Bath are taking steps to ensure that there will be no repeat of the scandal which has enveloped the club by appointing their own internal police force after three of their players were handed lengthy suspensions for refusing to take drugs tests.

It can be said that 2009 has been an annus horribilis for the West Country club: this week three players, Michael Lipman, Alex Crockett and Andrew Higgins, were banned for nine months for refusing to take a drugs test; a fortnight ago former Wallaby lock Justin Harrison was given an eight-month ban, while in February England prop Matt Stevens was barred from playing for two years after being found guilty of cocaine abuse.

The club has had enough and now five senior players, Danny Grewcock, David Barnes, David Flatman, Joe Maddock and Stuart Hooper, have been elected by the Bath squad as the club's private "police force", charged in part with overseeing player discipline and making sure that standards of proper behaviour are met by all concerned.
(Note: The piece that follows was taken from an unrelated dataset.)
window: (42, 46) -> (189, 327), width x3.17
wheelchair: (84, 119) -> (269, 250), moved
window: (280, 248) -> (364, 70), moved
England prop Barnes explained: "We've been elected by the playing group. We haven't been put up to this by the management. I don't believe a massive drugs problem has suddenly arisen in rugby, but illicit drugs are available in society and it would be naive to think that no rugby player in the country is touching them."

Grewcock said: "We don't want to react to issues, but to prevent them developing. We train together, play together and look after each other on the field. It's important that we understand the value of looking after each other off the field."

Another member of "The Force", Flatman added: "We want to have fun off the field and be successful on it, but we are determined to ensure that things are done in the right way.

"The club is the subject of horrible accusations and having its name dragged through the mud, it would be selfish of us as players not to feel offended by it, and not to feel responsible. The Bath club will be here long after we've gone, but we're the ones here now and it's up to us to make it better by being the best people we can be.

"Do I feel let down by the players who have left the club? No. Do I think there's a drug culture here? No. Is a 19-year-old player going to become a drug addict while he's at this club? No, that's not going to happen."